Indeed, there are times when artists lament how job pressures keep them from true creativity. We don’t always possess the luxury of pursuing interests, concerns, or longings. Instead we are given assignments, commissions, and roles to embody. We must pay bills, make deadlines. Therefore, reality spurs motivating factors besides predilection to rouse artistic action. But does this really make the work any less creative?

In Shop Class As Soulcraft, Matthew Crawford disputes the romantic concept that freedom or “the unleashing of the self” engenders creativeness. Crawford maintains that creativity is actually a by-product of being present. It takes discipline, “the mastery… cultivated through long practice,” to shape good work. In other words, it’s really submission to given materials that allow artists to be inventive, effective, and authentic. For Crawford one must “dwell” in given tasks to gain any credence in it.
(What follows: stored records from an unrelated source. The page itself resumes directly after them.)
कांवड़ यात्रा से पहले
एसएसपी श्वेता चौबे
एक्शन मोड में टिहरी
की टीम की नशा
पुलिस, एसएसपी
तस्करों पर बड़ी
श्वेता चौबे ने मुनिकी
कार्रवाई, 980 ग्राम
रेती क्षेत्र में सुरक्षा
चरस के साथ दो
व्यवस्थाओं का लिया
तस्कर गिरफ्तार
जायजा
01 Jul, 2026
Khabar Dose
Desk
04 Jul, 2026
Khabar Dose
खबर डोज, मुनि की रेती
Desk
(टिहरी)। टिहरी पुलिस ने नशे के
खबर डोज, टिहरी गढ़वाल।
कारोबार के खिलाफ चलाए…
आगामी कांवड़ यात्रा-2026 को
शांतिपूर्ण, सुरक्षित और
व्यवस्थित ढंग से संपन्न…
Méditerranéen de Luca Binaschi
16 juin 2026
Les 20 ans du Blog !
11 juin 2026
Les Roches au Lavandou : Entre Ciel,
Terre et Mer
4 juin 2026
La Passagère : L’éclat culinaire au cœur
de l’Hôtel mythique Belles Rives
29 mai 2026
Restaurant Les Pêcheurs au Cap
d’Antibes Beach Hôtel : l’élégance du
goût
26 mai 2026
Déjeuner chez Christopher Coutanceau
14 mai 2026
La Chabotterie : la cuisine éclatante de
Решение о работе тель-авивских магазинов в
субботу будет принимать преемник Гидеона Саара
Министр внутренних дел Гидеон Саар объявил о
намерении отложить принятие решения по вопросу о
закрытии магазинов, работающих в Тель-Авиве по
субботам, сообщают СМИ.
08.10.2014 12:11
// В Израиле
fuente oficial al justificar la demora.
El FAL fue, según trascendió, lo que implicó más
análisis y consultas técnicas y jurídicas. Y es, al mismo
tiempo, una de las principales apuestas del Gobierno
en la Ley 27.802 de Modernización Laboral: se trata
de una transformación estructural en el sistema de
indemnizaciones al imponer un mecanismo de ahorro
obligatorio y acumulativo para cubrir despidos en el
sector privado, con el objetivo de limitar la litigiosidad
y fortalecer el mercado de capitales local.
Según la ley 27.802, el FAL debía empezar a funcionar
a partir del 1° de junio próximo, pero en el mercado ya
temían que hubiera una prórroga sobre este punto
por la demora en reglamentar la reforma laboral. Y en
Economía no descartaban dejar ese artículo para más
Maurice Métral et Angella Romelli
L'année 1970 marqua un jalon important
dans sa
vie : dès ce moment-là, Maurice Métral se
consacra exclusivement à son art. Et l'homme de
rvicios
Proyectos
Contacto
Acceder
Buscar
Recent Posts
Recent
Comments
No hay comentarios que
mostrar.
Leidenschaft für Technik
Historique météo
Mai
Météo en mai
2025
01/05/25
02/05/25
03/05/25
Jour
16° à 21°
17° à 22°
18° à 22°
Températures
Along this line of thought my writer friend, Garnette, introduced a creative concept he employs which he calls wiggle room. We witness wiggle room every time an actor sparkles despite vacuous B-movie material. Wiggle room utilizes inventiveness and imagination within our specified perimeters and shortcomings. Artists are called to access what Crawford calls “patterns of experience;” the knowledge gained from “confrontation with real things.” Our embodied experiences, no matter how low or mundane, become foundational for good work. We must rely on experience to make our projects ring true. Here is where Crawford connects work with philosophy. While philosophy seeks the good—a way to live life; it is our work that become the context to employ the good. For Crawford we must make use of philosophy, “the desire to know” and examine, in order to embrace and propagate good work.

Perhaps, then, our real problem with creativity is submission. Do we really want to surrender our time and energy on a seemingly unworthy project? Jesus seems to think so when he took on the disastrous human project. Surprisingly, because of the taint, few are interested in investing in his mission to redeem humanity. In The Death of Adam, Marilynne Robinson, bewails how we lost our ability to take pleasure in human presence. She writes “we ceased to enjoy human act and gesture, which civilization has always before found to be beautiful even when it as also grievous or terrible.” Despite the circumstances of sin, Christian artists need to employ wiggle room. We need to be hands on with the work given no matter how inconsequential it seems. Christ came to redeem humanity by becoming present, therefore, calls us to also be substantial, to confront real things, in real time.

Artists, let’s make wiggle room a redemptive part of our work.